Now, if we can just whip up an electric death ray we can...
Whoa! That was quick! I bet The Professor wishes he had one of these babies on The Island! "Step over here, Gilligan."
BBBZZZZ!! And three days later everyone else is back in Hawaii. Again, I digress. Now to plant these little Space Heaters Of Death.
A pressure plate must be triggered before the electric current can kill the crab. That's fine as long as no one steps on the....Oh, for Pete's sake!


 Well, so much for that idea. And then there were three.
The tremors continue as the remaining three try to get the radio working to signal for help.
But soon the roof begins to collapse and they are forced to run for their lives.
Very little of the island remains now.
Desperately, Hank throws his last few grenades at the remaining crab,



only to wound himself.
Now Hank knows they are all doomed, unless...
Hank climbs the signal tower and breaks it free from it's moorings, sending it crashing onto the giant crab and causing a huge surge in electricity
to vaporise the crab and himself. Dale and Martha
are left alive on the tiny patch of land to be (we assume) rescued.  The end.

Things I learned from this movie: 1- forget the cholesterol....crabs are just plain deadly!,
2- you know what quality of film you're in for when there are typos in the opening credits,
3- and then there's the reflection in the glass of the aquarium where this scene was filmed,
 4- no matter how many atomic mutants are trying to murder you, there is always time for the little lady to whip something up for the men,
5- here's Dale doing his imitation of Stan Laurel..."I'm sorry Ollie!",
6- speaking of imitations, did Jim Henson get the idea for Waldorf's eyes from the crabs in this film?

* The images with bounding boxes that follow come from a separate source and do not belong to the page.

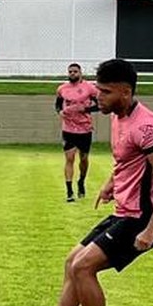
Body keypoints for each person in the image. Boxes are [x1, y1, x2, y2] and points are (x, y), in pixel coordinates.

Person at [18, 58, 153, 306]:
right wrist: (111, 183)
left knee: (83, 268)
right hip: (125, 212)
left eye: (105, 92)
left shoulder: (145, 126)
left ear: (124, 91)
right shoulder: (119, 115)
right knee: (72, 262)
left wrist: (152, 227)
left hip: (141, 220)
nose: (98, 97)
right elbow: (129, 160)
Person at [55, 63, 99, 202]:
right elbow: (57, 104)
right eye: (70, 72)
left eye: (75, 71)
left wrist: (85, 110)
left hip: (84, 128)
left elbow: (100, 105)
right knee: (69, 159)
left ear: (80, 73)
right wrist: (60, 112)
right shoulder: (62, 88)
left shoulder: (89, 88)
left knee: (84, 159)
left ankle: (81, 182)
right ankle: (69, 192)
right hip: (68, 128)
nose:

 7- Russian Roulette...you're doing it wrong,
 8- Nicki Minaj was not happy about her pre-makeup photos being leaked to the press, (I think she looks better without, myself)

9- Worst. Chocolate. Fountain. Ever.
 10- Dale! What the hell do you have in that lighter?!!

Guess that mess!


If you guessed the picture of the moose cleverly disguised as Ronald Reagan doesn't belong, YOU WIN! You win nothing....but you still win.



 

1 comment:

  1. Wait a minute. The airplane blew up. Just like that? No reason? No investigation? No search for survivors? They were only two feet off the water... And electricity vaporizes crabs? Is that why so many seafood dinners are eaten by candlelight?